Set problem: Reproduce, word for word, the stretch of lines below from the line containing "genus: Trachelipus" through the line containing "genus: Proxys", including both of those lines.

[Source records]
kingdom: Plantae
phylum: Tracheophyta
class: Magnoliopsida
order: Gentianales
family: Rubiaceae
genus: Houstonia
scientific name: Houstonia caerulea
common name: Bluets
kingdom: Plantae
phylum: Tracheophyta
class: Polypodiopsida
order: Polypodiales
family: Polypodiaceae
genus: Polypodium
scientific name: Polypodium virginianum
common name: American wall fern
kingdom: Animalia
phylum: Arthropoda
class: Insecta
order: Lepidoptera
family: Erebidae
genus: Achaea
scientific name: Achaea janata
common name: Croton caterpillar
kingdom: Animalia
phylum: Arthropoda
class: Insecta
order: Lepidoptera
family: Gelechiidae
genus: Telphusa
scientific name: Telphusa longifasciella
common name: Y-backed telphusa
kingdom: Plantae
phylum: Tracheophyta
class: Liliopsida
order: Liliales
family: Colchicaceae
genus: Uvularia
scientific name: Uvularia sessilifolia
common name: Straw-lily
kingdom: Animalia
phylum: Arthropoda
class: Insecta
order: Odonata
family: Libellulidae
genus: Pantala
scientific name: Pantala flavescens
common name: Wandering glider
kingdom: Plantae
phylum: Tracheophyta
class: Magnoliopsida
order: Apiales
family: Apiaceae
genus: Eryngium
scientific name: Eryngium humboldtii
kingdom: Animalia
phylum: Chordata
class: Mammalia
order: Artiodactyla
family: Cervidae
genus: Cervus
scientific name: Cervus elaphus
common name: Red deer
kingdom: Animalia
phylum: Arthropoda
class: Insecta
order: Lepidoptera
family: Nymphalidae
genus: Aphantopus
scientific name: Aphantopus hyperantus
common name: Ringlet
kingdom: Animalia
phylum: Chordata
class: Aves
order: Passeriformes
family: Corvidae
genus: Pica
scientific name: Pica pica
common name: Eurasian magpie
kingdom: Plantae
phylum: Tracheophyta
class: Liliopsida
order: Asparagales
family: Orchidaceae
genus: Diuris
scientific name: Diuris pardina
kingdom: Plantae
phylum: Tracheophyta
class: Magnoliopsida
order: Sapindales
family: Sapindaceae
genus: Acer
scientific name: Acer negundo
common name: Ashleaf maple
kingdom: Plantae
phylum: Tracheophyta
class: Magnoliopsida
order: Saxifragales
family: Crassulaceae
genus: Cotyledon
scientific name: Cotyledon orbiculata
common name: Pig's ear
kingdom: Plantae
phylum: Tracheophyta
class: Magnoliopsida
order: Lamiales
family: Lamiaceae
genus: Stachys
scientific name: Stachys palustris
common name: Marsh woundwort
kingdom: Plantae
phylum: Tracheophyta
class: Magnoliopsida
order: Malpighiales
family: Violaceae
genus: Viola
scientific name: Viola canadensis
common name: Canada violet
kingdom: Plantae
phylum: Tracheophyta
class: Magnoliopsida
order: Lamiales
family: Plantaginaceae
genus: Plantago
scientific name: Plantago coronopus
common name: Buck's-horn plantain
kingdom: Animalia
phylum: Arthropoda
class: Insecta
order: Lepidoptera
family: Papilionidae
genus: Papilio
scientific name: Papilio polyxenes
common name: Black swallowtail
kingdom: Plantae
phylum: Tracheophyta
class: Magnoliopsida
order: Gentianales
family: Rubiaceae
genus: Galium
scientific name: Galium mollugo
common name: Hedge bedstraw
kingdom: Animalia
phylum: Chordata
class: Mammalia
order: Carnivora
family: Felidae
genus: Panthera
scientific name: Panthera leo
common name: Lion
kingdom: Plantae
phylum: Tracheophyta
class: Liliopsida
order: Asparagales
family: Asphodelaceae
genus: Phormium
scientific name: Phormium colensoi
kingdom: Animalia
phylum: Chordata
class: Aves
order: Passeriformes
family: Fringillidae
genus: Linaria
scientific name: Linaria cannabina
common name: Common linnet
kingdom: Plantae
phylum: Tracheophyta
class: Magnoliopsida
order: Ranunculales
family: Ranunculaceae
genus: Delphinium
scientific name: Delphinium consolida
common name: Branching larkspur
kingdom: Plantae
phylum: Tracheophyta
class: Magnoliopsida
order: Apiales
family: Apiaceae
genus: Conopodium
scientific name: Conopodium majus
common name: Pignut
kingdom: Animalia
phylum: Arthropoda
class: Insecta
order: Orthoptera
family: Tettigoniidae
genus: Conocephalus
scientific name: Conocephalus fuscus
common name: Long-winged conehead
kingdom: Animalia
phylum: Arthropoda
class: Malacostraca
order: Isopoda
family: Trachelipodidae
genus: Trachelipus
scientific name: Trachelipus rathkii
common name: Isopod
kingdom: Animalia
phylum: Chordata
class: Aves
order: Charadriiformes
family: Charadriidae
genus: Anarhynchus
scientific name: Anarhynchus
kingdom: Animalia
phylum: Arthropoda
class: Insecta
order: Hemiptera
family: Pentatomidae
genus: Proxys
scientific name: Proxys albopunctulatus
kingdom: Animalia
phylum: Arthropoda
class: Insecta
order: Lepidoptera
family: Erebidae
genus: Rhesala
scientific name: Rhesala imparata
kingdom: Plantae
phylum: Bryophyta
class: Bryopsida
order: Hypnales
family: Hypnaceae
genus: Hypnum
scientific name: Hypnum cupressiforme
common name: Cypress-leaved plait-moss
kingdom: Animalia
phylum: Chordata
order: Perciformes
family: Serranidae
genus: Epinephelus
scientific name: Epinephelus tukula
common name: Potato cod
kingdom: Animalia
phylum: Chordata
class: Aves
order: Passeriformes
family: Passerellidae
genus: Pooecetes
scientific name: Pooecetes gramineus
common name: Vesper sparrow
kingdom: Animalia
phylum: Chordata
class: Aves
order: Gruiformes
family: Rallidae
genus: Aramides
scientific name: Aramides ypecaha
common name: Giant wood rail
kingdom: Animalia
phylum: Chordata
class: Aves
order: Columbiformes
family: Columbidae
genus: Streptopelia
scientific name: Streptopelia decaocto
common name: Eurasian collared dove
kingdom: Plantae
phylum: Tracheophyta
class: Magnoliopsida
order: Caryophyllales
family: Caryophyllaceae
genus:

Result:
genus: Trachelipus
scientific name: Trachelipus rathkii
common name: Isopod
kingdom: Animalia
phylum: Chordata
class: Aves
order: Charadriiformes
family: Charadriidae
genus: Anarhynchus
scientific name: Anarhynchus
kingdom: Animalia
phylum: Arthropoda
class: Insecta
order: Hemiptera
family: Pentatomidae
genus: Proxys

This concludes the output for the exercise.